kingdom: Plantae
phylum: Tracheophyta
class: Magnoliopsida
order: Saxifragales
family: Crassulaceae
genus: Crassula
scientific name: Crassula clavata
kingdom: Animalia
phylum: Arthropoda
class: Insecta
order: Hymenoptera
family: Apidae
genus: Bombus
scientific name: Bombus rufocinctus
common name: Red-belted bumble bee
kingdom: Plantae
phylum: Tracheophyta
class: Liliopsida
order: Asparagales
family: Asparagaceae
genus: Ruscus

**Required work**
Rewrite the lines of all the items above, replacing every "scientific name" with "binomial name" and leaving everything else unchanged.

**Finished answer**
kingdom: Plantae
phylum: Tracheophyta
class: Magnoliopsida
order: Saxifragales
family: Crassulaceae
genus: Crassula
binomial name: Crassula clavata
kingdom: Animalia
phylum: Arthropoda
class: Insecta
order: Hymenoptera
family: Apidae
genus: Bombus
binomial name: Bombus rufocinctus
common name: Red-belted bumble bee
kingdom: Plantae
phylum: Tracheophyta
class: Liliopsida
order: Asparagales
family: Asparagaceae
genus: Ruscus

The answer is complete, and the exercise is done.